7 réflexions sur « Les grands classiques »

  1. J’ai d’abord imprimé le texte, pour le relire à loisir, et ai crayonné mes suppositions, avant de faire comme tout bon élève: lire la correction pour pouvoir apprendre. J’ai donc constaté ton érudition.
    Encore bravo pour cet assemblage étonnant et magnifique.

  2. Tout ceci me semble amplement démontrer que, si nous avons l’impression que le sens, le style, la beauté sont dans ‘le texte’ (ce qui le fétichise), c’est probablement dû au fait que notre enseignement ‘universel’ issu d’institutions centralisées et délivré par des profs. bien standardisés (rue d’Ulm) a bien homogénéisé nos systèmes personnels de décryptage du monde et des artefacts de notre culture nationale.

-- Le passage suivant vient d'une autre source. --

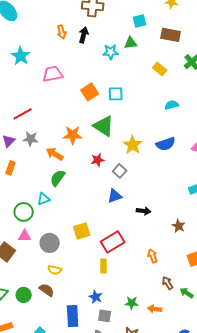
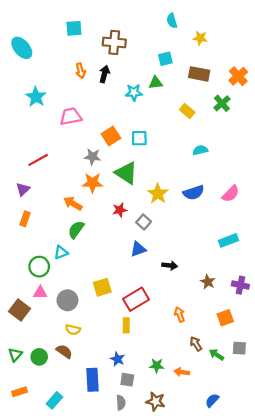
gray star: (31, 139) -> (92, 157), moved

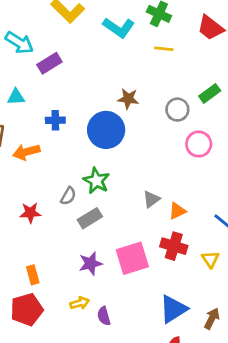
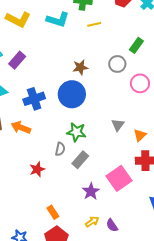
blue cross: (55, 120) -> (34, 99), size x1.5
orange arrow: (26, 152) -> (21, 128), turned 54
gray triangle: (151, 199) -> (118, 125), moved

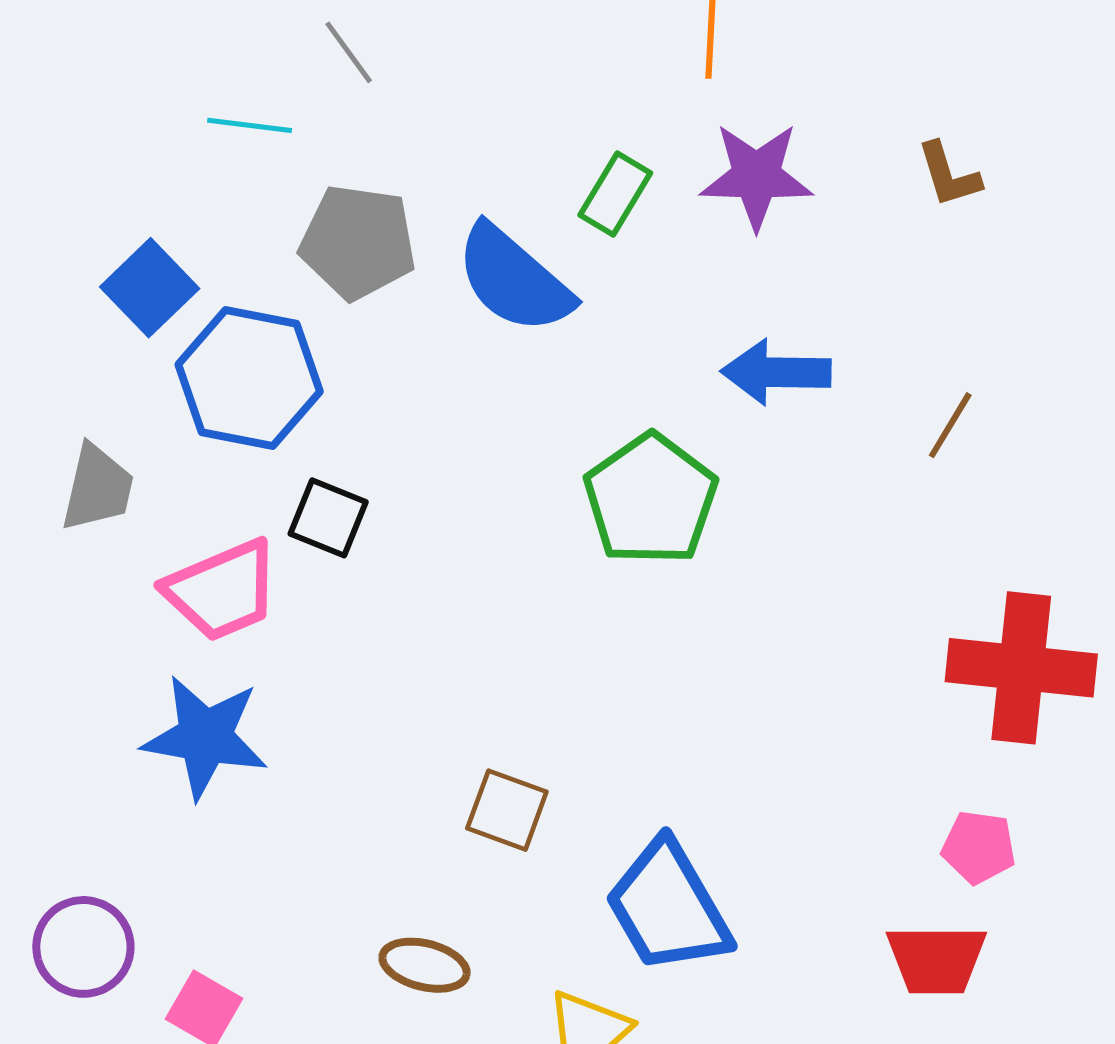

Notre république a plagié son système d’enseignement (le catéchisme du bac) tout droit du Vatican. La France après ses révolutions reste bien la fille aînée de l’Église!

    Le Catho du Bac.

  3. Oui, d’accord, mais quand les solutions sont sous les yeux pour combler nos vides, il est difficile d’y résister. Je pense que le JDC avait là l’occasion d’organiser un grand concours ouvert à tous de 7 à 77 ans et plus, avec une question comme « combien avez vous pu de mémoire SVP identifier d’auteurs de ces vers », réponse sous 8 jours, défense de googleliser, avec pour prix au gagnant du concours un abonnement gratuit d’un an au JDC avec une prime d’un sac à provisions et une montre à quartz.
    PS: la critique aisée recente concernant Churchill ne comportait pas d’espace pour faire un commentaire. J’avais des choses à dire, scrogneugneu!

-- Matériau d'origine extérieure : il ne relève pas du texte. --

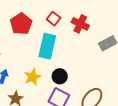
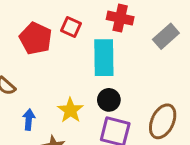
red square: (54, 19) -> (71, 27), moved
cyan rectangle: (47, 46) -> (104, 58), moved

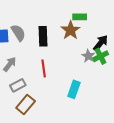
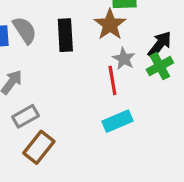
gray star: (88, 56) -> (124, 59), moved
red line: (44, 68) -> (112, 80), moved
cyan rectangle: (74, 89) -> (117, 121), turned 48

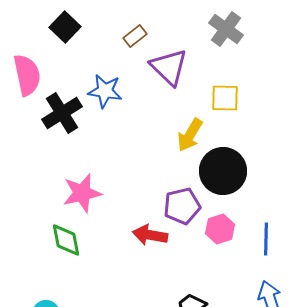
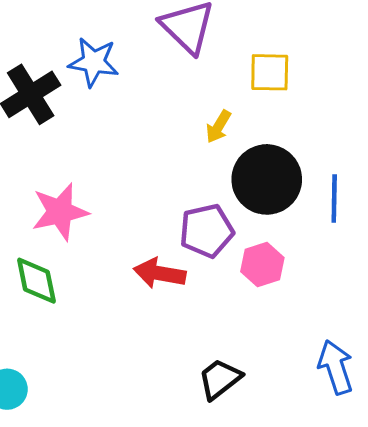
yellow arrow: (190, 135) -> (218, 127), size x0.7
blue line: (266, 239) -> (334, 198), moved

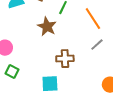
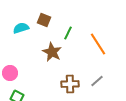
gray line: (97, 45) -> (97, 81), moved

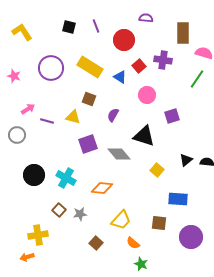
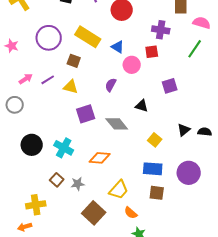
red square: (139, 66) -> (152, 52), moved, turned 32
pink circle: (147, 95) -> (132, 65), moved
brown square: (89, 99) -> (74, 61), moved
purple line: (47, 121) -> (48, 80), moved, turned -48
black triangle: (144, 136) -> (142, 106), size x0.6
blue rectangle: (178, 199) -> (153, 169), moved
purple circle: (191, 237) -> (189, 173), moved
brown square: (96, 243) -> (94, 213), size x1.6

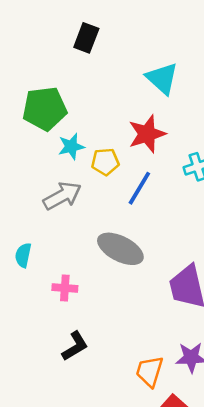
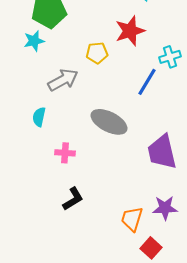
cyan star: (71, 147) -> (34, 41), moved
blue line: (139, 188) -> (147, 82), moved
cyan semicircle: (23, 255) -> (39, 117), moved

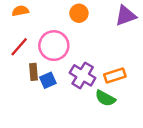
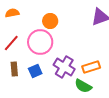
orange circle: (79, 13) -> (50, 21), moved
brown rectangle: (33, 72) -> (14, 69), moved

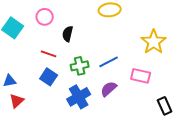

  4. Bon appétit, Messieurs!
    Ô ministres intègres!
    Conseillers vertueux!
    La longue tirade de Ruy Blas qui débute par ces vers pourrait tout-fait être d’actualité sans nécessairement s’appliquer à l’Espagne. Suivez mon regard!
    Sinon, le long patchwork ci-dessus est un bel étalage de culture. Mais attention, culture rime aussi avec confiture! J’aurai préféré que son auteur laisse le soin au lecteur d’exercer sa propre mémoire et retrouve lui-même les origines de ces vers.

  5. Très réussi! Et quelle grande variété, signe d’une culture éclectique et variée. Bravo.
    Il ne m’a manqué que deux auteurs, dont je n’avais pas entendu parler , et dont je ne connaissais pas les oeuvres.
    Je me suis amusée à faire la même chose, il y a bien longtemps, avec des titres d’oeuvres.